* Instruction
Line by line, retype the material below exactly, from its first line up to and including the one holding "ای خود را در".

* Supplied records
══════
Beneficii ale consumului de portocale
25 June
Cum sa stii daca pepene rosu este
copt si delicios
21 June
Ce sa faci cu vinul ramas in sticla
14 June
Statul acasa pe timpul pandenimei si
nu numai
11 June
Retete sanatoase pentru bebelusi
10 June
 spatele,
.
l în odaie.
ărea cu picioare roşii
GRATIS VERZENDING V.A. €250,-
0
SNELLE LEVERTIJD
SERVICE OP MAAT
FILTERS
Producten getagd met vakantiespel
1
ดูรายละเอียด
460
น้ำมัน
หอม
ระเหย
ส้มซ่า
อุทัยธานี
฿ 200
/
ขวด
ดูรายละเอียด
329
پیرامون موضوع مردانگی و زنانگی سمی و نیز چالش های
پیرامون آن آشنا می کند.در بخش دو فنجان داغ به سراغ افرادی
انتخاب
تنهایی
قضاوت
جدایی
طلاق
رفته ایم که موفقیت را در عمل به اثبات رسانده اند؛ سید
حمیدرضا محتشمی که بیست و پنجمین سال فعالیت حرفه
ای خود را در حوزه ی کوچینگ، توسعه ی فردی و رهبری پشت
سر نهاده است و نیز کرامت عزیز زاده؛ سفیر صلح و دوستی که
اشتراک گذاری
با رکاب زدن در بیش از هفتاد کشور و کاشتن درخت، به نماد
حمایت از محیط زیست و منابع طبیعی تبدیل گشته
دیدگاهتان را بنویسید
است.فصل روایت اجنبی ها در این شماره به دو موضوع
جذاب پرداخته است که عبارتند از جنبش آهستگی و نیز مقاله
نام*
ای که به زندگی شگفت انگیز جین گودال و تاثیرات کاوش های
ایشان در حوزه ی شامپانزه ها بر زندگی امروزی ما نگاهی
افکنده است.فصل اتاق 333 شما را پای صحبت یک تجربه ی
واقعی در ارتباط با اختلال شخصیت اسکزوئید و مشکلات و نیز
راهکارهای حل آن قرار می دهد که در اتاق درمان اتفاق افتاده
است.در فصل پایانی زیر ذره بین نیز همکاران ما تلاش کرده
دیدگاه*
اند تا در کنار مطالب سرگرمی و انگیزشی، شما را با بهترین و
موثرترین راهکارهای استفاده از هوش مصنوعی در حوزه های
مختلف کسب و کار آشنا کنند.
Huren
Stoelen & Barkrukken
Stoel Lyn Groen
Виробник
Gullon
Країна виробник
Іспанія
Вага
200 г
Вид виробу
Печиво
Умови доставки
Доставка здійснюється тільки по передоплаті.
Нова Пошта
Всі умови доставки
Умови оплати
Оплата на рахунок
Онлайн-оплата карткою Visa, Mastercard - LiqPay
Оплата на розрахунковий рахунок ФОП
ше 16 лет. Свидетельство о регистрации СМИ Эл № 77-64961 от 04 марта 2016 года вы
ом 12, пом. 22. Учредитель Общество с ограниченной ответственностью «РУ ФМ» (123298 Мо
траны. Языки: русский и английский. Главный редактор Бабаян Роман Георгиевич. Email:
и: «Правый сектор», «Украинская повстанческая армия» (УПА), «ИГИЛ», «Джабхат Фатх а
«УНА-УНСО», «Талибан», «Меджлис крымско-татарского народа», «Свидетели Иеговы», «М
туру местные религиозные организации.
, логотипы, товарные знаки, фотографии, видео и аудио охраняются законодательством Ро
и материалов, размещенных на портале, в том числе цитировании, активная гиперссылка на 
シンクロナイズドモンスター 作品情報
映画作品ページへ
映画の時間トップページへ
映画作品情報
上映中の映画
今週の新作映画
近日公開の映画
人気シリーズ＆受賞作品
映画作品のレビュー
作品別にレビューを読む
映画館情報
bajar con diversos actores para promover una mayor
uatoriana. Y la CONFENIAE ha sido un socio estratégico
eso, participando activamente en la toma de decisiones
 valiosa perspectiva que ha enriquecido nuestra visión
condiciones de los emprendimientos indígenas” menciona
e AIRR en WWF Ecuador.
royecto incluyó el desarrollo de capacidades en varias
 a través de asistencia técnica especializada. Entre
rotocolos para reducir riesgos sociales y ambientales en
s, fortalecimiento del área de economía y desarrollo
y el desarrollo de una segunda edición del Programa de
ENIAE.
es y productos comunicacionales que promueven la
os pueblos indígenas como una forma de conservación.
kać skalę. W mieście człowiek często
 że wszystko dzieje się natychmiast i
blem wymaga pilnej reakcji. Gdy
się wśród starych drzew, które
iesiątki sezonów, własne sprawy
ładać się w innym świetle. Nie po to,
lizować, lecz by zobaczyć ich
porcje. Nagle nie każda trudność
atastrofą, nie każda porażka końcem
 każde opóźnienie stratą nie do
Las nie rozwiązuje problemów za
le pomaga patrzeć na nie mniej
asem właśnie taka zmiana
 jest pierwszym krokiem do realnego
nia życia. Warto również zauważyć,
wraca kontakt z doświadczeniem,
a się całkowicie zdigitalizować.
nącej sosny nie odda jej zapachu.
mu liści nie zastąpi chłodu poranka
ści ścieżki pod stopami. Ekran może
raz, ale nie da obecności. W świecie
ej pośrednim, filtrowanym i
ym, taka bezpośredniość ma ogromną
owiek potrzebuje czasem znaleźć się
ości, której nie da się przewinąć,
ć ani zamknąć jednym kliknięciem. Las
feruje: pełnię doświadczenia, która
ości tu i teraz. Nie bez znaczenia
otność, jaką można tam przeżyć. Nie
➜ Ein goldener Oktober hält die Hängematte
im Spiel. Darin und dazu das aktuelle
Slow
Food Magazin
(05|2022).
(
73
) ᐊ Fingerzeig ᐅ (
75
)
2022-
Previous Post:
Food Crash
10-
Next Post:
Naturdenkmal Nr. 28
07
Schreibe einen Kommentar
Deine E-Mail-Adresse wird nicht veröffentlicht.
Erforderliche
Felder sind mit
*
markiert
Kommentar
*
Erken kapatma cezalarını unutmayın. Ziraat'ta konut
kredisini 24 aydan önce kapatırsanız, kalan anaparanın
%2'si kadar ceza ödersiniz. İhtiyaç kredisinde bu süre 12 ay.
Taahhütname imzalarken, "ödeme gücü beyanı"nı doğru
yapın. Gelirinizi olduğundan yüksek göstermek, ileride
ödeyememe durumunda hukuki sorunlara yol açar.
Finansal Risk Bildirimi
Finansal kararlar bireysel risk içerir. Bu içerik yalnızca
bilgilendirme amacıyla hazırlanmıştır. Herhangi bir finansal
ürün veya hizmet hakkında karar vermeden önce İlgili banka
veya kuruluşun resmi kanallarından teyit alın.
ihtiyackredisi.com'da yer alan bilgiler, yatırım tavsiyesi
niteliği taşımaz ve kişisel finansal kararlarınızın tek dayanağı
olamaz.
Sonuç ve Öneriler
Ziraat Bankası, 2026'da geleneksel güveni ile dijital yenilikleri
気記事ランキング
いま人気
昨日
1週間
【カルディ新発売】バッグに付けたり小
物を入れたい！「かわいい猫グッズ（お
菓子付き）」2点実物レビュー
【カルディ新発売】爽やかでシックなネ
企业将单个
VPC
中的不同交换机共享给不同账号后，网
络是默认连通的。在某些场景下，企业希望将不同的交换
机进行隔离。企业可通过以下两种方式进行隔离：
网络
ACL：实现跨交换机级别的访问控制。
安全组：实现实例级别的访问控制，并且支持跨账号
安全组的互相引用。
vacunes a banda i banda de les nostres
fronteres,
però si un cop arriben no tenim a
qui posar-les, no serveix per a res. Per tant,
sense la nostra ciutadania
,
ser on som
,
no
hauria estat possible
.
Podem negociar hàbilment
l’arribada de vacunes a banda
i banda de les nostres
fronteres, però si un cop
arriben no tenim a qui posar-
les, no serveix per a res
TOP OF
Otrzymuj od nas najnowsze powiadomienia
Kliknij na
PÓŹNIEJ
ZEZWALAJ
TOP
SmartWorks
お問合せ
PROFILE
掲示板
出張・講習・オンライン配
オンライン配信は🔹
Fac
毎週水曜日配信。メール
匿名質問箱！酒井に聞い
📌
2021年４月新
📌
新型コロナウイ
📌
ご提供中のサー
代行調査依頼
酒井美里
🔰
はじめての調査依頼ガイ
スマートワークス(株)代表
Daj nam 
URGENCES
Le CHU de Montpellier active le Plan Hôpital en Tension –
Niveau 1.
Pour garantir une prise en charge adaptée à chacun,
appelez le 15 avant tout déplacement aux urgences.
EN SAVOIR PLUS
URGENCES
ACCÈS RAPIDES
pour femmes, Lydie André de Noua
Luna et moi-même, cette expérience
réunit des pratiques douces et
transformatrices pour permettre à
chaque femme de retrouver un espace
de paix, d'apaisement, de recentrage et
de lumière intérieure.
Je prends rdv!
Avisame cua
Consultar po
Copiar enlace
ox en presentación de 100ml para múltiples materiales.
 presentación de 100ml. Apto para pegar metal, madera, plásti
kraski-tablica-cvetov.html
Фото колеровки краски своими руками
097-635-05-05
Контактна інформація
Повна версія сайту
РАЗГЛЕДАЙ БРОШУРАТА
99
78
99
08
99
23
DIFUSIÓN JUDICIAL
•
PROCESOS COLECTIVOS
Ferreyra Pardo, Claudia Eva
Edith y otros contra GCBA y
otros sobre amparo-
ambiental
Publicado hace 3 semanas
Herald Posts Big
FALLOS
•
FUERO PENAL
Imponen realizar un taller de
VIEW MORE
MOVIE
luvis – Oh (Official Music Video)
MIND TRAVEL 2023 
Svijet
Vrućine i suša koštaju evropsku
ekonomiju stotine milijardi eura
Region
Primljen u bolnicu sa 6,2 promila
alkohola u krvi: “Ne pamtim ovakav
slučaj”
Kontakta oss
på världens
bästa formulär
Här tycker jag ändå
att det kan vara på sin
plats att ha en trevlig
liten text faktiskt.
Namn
══════
* Answer box
Beneficii ale consumului de portocale
25 June
Cum sa stii daca pepene rosu este
copt si delicios
21 June
Ce sa faci cu vinul ramas in sticla
14 June
Statul acasa pe timpul pandenimei si
nu numai
11 June
Retete sanatoase pentru bebelusi
10 June
 spatele,
.
l în odaie.
ărea cu picioare roşii
GRATIS VERZENDING V.A. €250,-
0
SNELLE LEVERTIJD
SERVICE OP MAAT
FILTERS
Producten getagd met vakantiespel
1
ดูรายละเอียด
460
น้ำมัน
หอม
ระเหย
ส้มซ่า
อุทัยธานี
฿ 200
/
ขวด
ดูรายละเอียด
329
پیرامون موضوع مردانگی و زنانگی سمی و نیز چالش های
پیرامون آن آشنا می کند.در بخش دو فنجان داغ به سراغ افرادی
انتخاب
تنهایی
قضاوت
جدایی
طلاق
رفته ایم که موفقیت را در عمل به اثبات رسانده اند؛ سید
حمیدرضا محتشمی که بیست و پنجمین سال فعالیت حرفه
ای خود را در حوزه ی کوچینگ، توسعه ی فردی و رهبری پشت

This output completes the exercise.